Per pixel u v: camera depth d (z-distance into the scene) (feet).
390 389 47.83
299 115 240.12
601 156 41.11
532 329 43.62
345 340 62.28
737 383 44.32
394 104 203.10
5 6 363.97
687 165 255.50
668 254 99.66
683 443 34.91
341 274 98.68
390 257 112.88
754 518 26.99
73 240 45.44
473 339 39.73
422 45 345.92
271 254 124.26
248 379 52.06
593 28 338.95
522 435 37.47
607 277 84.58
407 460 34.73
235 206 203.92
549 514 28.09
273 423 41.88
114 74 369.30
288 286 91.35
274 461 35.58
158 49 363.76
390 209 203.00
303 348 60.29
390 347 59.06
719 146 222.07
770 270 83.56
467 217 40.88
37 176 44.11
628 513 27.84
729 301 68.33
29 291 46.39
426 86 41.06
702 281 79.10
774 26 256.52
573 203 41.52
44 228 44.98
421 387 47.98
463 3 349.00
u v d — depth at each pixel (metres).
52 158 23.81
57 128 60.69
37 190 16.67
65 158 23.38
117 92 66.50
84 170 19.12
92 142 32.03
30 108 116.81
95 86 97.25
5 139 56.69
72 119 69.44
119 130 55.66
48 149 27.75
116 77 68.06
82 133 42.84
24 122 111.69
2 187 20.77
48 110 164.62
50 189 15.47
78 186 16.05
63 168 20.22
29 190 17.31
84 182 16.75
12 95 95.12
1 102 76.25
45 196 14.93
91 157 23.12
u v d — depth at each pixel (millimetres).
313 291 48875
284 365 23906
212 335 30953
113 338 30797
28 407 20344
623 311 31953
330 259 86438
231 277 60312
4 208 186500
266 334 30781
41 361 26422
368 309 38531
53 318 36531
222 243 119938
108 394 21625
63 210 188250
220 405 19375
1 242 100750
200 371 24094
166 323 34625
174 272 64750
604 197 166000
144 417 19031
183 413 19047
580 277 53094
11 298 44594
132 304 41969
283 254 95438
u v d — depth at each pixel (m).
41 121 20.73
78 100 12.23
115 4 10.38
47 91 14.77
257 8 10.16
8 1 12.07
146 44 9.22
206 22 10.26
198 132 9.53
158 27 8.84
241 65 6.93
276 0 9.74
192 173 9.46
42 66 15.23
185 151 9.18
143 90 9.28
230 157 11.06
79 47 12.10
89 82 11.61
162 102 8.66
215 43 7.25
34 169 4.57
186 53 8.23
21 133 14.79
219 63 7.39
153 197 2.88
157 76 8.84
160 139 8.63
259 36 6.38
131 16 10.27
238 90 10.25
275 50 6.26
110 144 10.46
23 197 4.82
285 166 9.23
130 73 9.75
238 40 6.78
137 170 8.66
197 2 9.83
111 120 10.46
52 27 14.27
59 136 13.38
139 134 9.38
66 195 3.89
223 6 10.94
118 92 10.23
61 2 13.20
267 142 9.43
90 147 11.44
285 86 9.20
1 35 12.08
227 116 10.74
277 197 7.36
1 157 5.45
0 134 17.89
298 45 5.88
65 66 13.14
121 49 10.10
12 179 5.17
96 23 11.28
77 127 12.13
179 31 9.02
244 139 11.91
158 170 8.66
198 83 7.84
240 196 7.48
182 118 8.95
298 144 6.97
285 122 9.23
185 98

Problem to solve:
Could you filter the entries above for lines holding the string "each" and copy them?

Result below:
u v d — depth at each pixel (metres).
u v d — depth at each pixel (millimetres).
u v d — depth at each pixel (m).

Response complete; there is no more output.